CONSIGNES:
A. Mettez à jour le passage du texte sur l'installation de Jérémie Setton qui va de "Mais l’image du" jusqu'à "de l’image projetée." inclus, en remplaçant "fusain" par "graphite".
B. D'après le texte sur l'installation de Jérémie Setton, par quoi un personnage a-t-il été remplacé quelque temps après la prise de vue ?

:: TEXTE FOURNI

Mais l’image du bonheur est bientôt troublée par une double disparition : quelque temps après la prise de vue, comme aux beaux jours de la censure communiste, un personnage a été remplacé par un buisson aquarellé ; puis, en 2014, Jérémie Setton a projeté l’image sur un grand papier avant d’effacer les membres de cette famille avec un fusain, en compensant les nuances de l’image projetée pour aboutir à un monochrome gris équivalant à une suppression, une absence, un caviardage provisoire : les personnages ont rejoint le royaume des ombres, le dessin a effacé la photographie. Quand on entre dans la galerie, il n’y a plus personne « sur le papier », seulement la présence centrale, très visible, d’une absence, et celle, périphérique, de traces du décor initial – quelques arbres et buissons, deux fragments de chaises – qui nous assurent de la nature photographique de l’image projetée.
Mais dans un deuxième temps, le regardeur s’approche du trou sombre et, dès que son corps s’interpose dans le faisceau du vidéoprojecteur, il vit une expérience aussi sidérante que le curieux – par exemple, Alexandre von Humboldt – découvrant les premiers daguerréotypes au milieu du dix-neuvième siècle : l’ombre de son corps révèle – et est trouée par – l’image négative du dessin. Le visiteur voit son ombre ainsi fractionnée, zébrée par des traits, de crayon ou du visage, les premiers ayant effacé les seconds avant de les faire renaître, mais en négatif. Cette expérience n’appartient pas au monde ordinaire, elle transforme le corps interposé du visiteur en un révélateur d’image, au sens photographique du terme. Cette stupéfaction semble due à un tour de passe-passe lié au faisceau lumineux d’une lanterne magique ici utilisée à rebours de son usage habituel – car ce ne sont plus des ombres reconnaissables projetées au mur pour le ravissement d’un œil immobile et pré cinéphilique, mais l’ombre mobile de mon corps qui « reconnaît », voit et concrétise des formes jusque-là indiscernables. Cette sidération n’est pas sans rappeler celle du visiteur du Bureau, une autre installation de Jérémie Setton, où l’on entrait dans un espace perturbant car dépourvu d’ombres avant que celle du corps du visiteur révèle celles, peintes en négatif, des divers objets réunis dans cette pièce ; la peinture appliquée directement sur des surfaces – murs, moquette, objets divers – jouant là-bas le rôle de compensation ici assigné au dessin.

::::
:: EXTRAIT DE DONNÉES

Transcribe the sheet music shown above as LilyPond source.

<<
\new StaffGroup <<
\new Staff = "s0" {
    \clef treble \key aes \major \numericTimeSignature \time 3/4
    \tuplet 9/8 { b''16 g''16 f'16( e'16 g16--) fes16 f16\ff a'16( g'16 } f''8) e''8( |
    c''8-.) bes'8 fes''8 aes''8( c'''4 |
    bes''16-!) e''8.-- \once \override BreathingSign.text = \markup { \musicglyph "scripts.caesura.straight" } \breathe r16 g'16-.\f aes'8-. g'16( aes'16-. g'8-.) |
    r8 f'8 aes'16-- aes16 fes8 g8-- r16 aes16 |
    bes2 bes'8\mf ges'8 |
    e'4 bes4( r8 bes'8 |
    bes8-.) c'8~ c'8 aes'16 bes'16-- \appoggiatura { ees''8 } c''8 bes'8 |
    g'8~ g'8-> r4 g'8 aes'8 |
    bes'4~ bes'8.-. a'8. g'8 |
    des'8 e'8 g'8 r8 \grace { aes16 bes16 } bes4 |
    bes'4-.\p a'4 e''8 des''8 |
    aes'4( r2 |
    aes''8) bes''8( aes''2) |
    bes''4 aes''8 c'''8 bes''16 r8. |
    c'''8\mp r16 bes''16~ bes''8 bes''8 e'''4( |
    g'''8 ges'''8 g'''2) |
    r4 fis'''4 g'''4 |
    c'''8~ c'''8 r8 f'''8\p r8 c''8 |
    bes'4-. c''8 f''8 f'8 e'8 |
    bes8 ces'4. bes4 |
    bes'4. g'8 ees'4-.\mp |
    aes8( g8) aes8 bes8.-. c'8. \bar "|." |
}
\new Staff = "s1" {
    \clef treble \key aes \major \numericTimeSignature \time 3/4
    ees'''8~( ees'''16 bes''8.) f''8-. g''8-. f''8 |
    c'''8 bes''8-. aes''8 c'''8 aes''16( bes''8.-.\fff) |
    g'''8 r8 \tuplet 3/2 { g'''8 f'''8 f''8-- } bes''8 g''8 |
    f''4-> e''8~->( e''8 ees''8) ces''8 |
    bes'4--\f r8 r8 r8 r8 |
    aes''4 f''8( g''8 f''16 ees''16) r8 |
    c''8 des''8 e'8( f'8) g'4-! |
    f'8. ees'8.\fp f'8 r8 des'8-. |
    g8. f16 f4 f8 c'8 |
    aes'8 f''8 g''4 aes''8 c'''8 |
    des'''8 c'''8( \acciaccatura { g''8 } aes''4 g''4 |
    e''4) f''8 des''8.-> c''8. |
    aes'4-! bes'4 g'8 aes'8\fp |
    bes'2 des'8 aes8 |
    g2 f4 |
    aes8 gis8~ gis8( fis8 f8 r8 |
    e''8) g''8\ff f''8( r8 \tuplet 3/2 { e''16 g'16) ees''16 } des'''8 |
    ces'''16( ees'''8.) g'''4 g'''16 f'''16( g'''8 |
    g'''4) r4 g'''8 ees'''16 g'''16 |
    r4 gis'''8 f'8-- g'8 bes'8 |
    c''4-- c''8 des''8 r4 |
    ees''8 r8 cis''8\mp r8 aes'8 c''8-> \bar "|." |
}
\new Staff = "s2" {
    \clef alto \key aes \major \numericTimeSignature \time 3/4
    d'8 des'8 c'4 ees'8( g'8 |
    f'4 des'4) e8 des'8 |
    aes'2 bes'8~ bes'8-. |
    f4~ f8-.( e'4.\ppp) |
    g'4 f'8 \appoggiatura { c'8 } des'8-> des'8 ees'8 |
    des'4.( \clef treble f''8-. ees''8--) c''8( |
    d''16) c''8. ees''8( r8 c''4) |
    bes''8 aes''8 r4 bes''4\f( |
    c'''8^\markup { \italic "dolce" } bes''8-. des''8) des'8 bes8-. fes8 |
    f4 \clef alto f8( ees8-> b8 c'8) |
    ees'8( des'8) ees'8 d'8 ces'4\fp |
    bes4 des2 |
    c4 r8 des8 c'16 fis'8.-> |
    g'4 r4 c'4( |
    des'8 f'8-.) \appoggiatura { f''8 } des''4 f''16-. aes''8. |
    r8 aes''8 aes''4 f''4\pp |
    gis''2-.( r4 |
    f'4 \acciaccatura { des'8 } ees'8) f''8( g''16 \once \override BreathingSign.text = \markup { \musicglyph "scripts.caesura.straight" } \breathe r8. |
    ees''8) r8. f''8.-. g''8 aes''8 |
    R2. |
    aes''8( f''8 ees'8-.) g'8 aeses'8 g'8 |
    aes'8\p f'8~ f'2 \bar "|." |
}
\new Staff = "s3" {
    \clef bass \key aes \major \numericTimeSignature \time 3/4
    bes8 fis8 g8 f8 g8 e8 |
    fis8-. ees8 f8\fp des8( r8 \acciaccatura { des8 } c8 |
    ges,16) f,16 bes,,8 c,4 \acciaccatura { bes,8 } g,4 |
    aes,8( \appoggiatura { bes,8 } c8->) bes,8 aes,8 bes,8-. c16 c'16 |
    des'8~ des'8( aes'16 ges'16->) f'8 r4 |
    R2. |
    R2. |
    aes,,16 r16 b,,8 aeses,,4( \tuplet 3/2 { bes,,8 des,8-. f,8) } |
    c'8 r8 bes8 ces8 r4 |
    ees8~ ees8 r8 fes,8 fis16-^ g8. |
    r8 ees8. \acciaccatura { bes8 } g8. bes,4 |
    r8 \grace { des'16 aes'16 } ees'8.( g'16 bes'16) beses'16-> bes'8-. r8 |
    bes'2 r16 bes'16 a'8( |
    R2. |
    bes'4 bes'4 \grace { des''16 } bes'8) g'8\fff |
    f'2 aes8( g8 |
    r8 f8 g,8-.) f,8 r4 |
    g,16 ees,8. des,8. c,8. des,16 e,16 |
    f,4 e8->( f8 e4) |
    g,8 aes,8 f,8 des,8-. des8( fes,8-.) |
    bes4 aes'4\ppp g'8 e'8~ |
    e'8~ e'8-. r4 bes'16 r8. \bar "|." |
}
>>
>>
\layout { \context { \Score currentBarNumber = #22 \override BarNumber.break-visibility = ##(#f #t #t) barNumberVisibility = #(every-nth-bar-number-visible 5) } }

::::

RÉPONSES:
A.
Mais l’image du bonheur est bientôt troublée par une double disparition : quelque temps après la prise de vue, comme aux beaux jours de la censure communiste, un personnage a été remplacé par un buisson aquarellé ; puis, en 2014, Jérémie Setton a projeté l’image sur un grand papier avant d’effacer les membres de cette famille avec un graphite, en compensant les nuances de l’image projetée pour aboutir à un monochrome gris équivalant à une suppression, une absence, un caviardage provisoire : les personnages ont rejoint le royaume des ombres, le dessin a effacé la photographie. Quand on entre dans la galerie, il n’y a plus personne « sur le papier », seulement la présence centrale, très visible, d’une absence, et celle, périphérique, de traces du décor initial – quelques arbres et buissons, deux fragments de chaises – qui nous assurent de la nature photographique de l’image projetée.

B. Par un buisson aquarellé.